[Dataset entries]
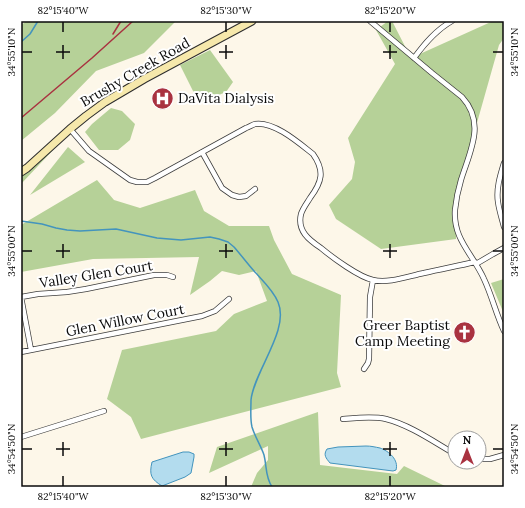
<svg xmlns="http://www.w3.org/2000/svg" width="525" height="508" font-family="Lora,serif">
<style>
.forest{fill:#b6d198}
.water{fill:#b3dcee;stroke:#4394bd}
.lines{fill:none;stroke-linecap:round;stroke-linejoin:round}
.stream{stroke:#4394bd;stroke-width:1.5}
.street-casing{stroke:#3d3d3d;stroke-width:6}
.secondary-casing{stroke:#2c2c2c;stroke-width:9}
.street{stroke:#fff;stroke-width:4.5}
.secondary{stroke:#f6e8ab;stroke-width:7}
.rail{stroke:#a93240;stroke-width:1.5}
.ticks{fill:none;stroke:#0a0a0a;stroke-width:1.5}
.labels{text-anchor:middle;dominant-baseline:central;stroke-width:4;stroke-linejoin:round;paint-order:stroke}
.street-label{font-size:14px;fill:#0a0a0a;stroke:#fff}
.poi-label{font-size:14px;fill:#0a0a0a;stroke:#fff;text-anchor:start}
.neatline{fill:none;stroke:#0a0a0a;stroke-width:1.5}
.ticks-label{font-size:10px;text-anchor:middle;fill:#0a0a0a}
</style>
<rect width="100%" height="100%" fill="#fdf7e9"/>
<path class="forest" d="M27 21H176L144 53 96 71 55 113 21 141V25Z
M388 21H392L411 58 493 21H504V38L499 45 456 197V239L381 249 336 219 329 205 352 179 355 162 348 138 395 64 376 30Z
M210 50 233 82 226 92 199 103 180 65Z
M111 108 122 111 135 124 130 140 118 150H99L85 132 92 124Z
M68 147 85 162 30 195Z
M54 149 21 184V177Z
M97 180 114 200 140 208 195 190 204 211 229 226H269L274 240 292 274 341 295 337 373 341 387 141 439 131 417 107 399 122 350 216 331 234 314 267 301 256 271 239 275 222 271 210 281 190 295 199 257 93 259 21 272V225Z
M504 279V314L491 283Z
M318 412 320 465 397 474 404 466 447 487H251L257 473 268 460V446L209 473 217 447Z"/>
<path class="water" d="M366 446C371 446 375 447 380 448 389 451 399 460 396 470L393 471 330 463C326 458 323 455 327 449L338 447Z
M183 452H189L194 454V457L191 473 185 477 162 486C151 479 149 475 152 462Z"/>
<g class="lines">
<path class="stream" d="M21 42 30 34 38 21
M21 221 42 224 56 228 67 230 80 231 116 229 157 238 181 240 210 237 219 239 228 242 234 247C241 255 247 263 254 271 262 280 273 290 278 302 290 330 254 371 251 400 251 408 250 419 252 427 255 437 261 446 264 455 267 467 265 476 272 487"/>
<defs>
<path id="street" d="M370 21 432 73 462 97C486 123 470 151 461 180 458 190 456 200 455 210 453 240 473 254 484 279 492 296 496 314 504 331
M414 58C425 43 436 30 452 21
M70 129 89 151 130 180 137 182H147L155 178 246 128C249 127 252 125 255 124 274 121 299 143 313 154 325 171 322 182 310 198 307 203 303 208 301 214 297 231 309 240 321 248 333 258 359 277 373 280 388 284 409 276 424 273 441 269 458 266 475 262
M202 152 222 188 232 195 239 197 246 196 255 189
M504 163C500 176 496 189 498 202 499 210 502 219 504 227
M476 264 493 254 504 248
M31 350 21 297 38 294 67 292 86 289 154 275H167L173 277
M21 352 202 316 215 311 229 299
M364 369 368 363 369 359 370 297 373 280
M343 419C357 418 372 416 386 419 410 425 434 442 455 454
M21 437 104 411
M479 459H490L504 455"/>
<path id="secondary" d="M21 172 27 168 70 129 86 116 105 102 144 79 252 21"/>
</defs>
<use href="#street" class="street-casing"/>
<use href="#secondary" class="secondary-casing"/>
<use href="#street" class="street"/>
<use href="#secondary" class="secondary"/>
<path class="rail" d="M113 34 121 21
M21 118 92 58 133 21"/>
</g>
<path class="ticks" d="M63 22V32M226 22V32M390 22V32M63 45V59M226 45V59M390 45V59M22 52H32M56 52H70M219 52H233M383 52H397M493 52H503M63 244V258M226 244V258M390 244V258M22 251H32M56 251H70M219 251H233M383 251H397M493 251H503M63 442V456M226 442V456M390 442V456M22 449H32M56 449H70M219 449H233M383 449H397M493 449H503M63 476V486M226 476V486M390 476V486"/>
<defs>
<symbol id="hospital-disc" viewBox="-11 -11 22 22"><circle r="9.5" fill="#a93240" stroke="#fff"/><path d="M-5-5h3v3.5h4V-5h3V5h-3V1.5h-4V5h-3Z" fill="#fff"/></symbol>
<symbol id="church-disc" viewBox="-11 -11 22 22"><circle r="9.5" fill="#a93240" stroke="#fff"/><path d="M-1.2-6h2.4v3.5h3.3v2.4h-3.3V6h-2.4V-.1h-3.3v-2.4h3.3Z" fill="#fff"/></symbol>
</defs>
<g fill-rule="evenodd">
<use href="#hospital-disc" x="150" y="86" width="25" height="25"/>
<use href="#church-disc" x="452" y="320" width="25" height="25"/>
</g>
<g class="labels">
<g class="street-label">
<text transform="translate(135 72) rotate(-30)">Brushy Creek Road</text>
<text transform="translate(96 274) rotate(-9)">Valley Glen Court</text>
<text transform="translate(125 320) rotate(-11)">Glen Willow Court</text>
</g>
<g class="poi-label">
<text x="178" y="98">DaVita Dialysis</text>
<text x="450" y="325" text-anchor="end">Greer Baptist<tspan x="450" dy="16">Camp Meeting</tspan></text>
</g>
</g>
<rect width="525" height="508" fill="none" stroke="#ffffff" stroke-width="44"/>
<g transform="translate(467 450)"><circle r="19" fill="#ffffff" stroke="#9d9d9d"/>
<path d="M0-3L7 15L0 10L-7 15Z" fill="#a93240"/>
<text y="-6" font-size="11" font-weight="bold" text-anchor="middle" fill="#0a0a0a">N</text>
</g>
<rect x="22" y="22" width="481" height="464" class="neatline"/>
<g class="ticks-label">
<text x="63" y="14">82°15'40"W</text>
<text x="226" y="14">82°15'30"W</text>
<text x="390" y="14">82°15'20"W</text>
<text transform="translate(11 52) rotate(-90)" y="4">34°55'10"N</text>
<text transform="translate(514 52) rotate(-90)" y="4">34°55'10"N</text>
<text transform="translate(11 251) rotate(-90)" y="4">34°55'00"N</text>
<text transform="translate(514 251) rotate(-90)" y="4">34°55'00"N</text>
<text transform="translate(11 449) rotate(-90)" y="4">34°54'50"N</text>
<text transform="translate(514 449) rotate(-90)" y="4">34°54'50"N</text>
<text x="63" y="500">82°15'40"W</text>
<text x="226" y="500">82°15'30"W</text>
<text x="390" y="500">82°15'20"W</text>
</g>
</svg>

— TASK DIRECTIONS —
Give back every entry word for word, and drop the pictures as you go.

— SOLUTION —
<svg xmlns="http://www.w3.org/2000/svg" width="525" height="508" font-family="Lora,serif">
<style>
.forest{fill:#b6d198}
.water{fill:#b3dcee;stroke:#4394bd}
.lines{fill:none;stroke-linecap:round;stroke-linejoin:round}
.stream{stroke:#4394bd;stroke-width:1.5}
.street-casing{stroke:#3d3d3d;stroke-width:6}
.secondary-casing{stroke:#2c2c2c;stroke-width:9}
.street{stroke:#fff;stroke-width:4.5}
.secondary{stroke:#f6e8ab;stroke-width:7}
.rail{stroke:#a93240;stroke-width:1.5}
.ticks{fill:none;stroke:#0a0a0a;stroke-width:1.5}
.labels{text-anchor:middle;dominant-baseline:central;stroke-width:4;stroke-linejoin:round;paint-order:stroke}
.street-label{font-size:14px;fill:#0a0a0a;stroke:#fff}
.poi-label{font-size:14px;fill:#0a0a0a;stroke:#fff;text-anchor:start}
.neatline{fill:none;stroke:#0a0a0a;stroke-width:1.5}
.ticks-label{font-size:10px;text-anchor:middle;fill:#0a0a0a}
</style>
<rect width="100%" height="100%" fill="#fdf7e9"/>
<path class="forest" d="M27 21H176L144 53 96 71 55 113 21 141V25Z
M388 21H392L411 58 493 21H504V38L499 45 456 197V239L381 249 336 219 329 205 352 179 355 162 348 138 395 64 376 30Z
M210 50 233 82 226 92 199 103 180 65Z
M111 108 122 111 135 124 130 140 118 150H99L85 132 92 124Z
M68 147 85 162 30 195Z
M54 149 21 184V177Z
M97 180 114 200 140 208 195 190 204 211 229 226H269L274 240 292 274 341 295 337 373 341 387 141 439 131 417 107 399 122 350 216 331 234 314 267 301 256 271 239 275 222 271 210 281 190 295 199 257 93 259 21 272V225Z
M504 279V314L491 283Z
M318 412 320 465 397 474 404 466 447 487H251L257 473 268 460V446L209 473 217 447Z"/>
<path class="water" d="M366 446C371 446 375 447 380 448 389 451 399 460 396 470L393 471 330 463C326 458 323 455 327 449L338 447Z
M183 452H189L194 454V457L191 473 185 477 162 486C151 479 149 475 152 462Z"/>
<g class="lines">
<path class="stream" d="M21 42 30 34 38 21
M21 221 42 224 56 228 67 230 80 231 116 229 157 238 181 240 210 237 219 239 228 242 234 247C241 255 247 263 254 271 262 280 273 290 278 302 290 330 254 371 251 400 251 408 250 419 252 427 255 437 261 446 264 455 267 467 265 476 272 487"/>
<defs>
<path id="street" d="M370 21 432 73 462 97C486 123 470 151 461 180 458 190 456 200 455 210 453 240 473 254 484 279 492 296 496 314 504 331
M414 58C425 43 436 30 452 21
M70 129 89 151 130 180 137 182H147L155 178 246 128C249 127 252 125 255 124 274 121 299 143 313 154 325 171 322 182 310 198 307 203 303 208 301 214 297 231 309 240 321 248 333 258 359 277 373 280 388 284 409 276 424 273 441 269 458 266 475 262
M202 152 222 188 232 195 239 197 246 196 255 189
M504 163C500 176 496 189 498 202 499 210 502 219 504 227
M476 264 493 254 504 248
M31 350 21 297 38 294 67 292 86 289 154 275H167L173 277
M21 352 202 316 215 311 229 299
M364 369 368 363 369 359 370 297 373 280
M343 419C357 418 372 416 386 419 410 425 434 442 455 454
M21 437 104 411
M479 459H490L504 455"/>
<path id="secondary" d="M21 172 27 168 70 129 86 116 105 102 144 79 252 21"/>
</defs>
<use href="#street" class="street-casing"/>
<use href="#secondary" class="secondary-casing"/>
<use href="#street" class="street"/>
<use href="#secondary" class="secondary"/>
<path class="rail" d="M113 34 121 21
M21 118 92 58 133 21"/>
</g>
<path class="ticks" d="M63 22V32M226 22V32M390 22V32M63 45V59M226 45V59M390 45V59M22 52H32M56 52H70M219 52H233M383 52H397M493 52H503M63 244V258M226 244V258M390 244V258M22 251H32M56 251H70M219 251H233M383 251H397M493 251H503M63 442V456M226 442V456M390 442V456M22 449H32M56 449H70M219 449H233M383 449H397M493 449H503M63 476V486M226 476V486M390 476V486"/>
<defs>
<symbol id="hospital-disc" viewBox="-11 -11 22 22"><circle r="9.5" fill="#a93240" stroke="#fff"/><path d="M-5-5h3v3.5h4V-5h3V5h-3V1.5h-4V5h-3Z" fill="#fff"/></symbol>
<symbol id="church-disc" viewBox="-11 -11 22 22"><circle r="9.5" fill="#a93240" stroke="#fff"/><path d="M-1.2-6h2.4v3.5h3.3v2.4h-3.3V6h-2.4V-.1h-3.3v-2.4h3.3Z" fill="#fff"/></symbol>
</defs>
<g fill-rule="evenodd">
<use href="#hospital-disc" x="150" y="86" width="25" height="25"/>
<use href="#church-disc" x="452" y="320" width="25" height="25"/>
</g>
<g class="labels">
<g class="street-label">
<text transform="translate(135 72) rotate(-30)">Brushy Creek Road</text>
<text transform="translate(96 274) rotate(-9)">Valley Glen Court</text>
<text transform="translate(125 320) rotate(-11)">Glen Willow Court</text>
</g>
<g class="poi-label">
<text x="178" y="98">DaVita Dialysis</text>
<text x="450" y="325" text-anchor="end">Greer Baptist<tspan x="450" dy="16">Camp Meeting</tspan></text>
</g>
</g>
<rect width="525" height="508" fill="none" stroke="#ffffff" stroke-width="44"/>
<g transform="translate(467 450)"><circle r="19" fill="#ffffff" stroke="#9d9d9d"/>
<path d="M0-3L7 15L0 10L-7 15Z" fill="#a93240"/>
<text y="-6" font-size="11" font-weight="bold" text-anchor="middle" fill="#0a0a0a">N</text>
</g>
<rect x="22" y="22" width="481" height="464" class="neatline"/>
<g class="ticks-label">
<text x="63" y="14">82°15'40"W</text>
<text x="226" y="14">82°15'30"W</text>
<text x="390" y="14">82°15'20"W</text>
<text transform="translate(11 52) rotate(-90)" y="4">34°55'10"N</text>
<text transform="translate(514 52) rotate(-90)" y="4">34°55'10"N</text>
<text transform="translate(11 251) rotate(-90)" y="4">34°55'00"N</text>
<text transform="translate(514 251) rotate(-90)" y="4">34°55'00"N</text>
<text transform="translate(11 449) rotate(-90)" y="4">34°54'50"N</text>
<text transform="translate(514 449) rotate(-90)" y="4">34°54'50"N</text>
<text x="63" y="500">82°15'40"W</text>
<text x="226" y="500">82°15'30"W</text>
<text x="390" y="500">82°15'20"W</text>
</g>
</svg>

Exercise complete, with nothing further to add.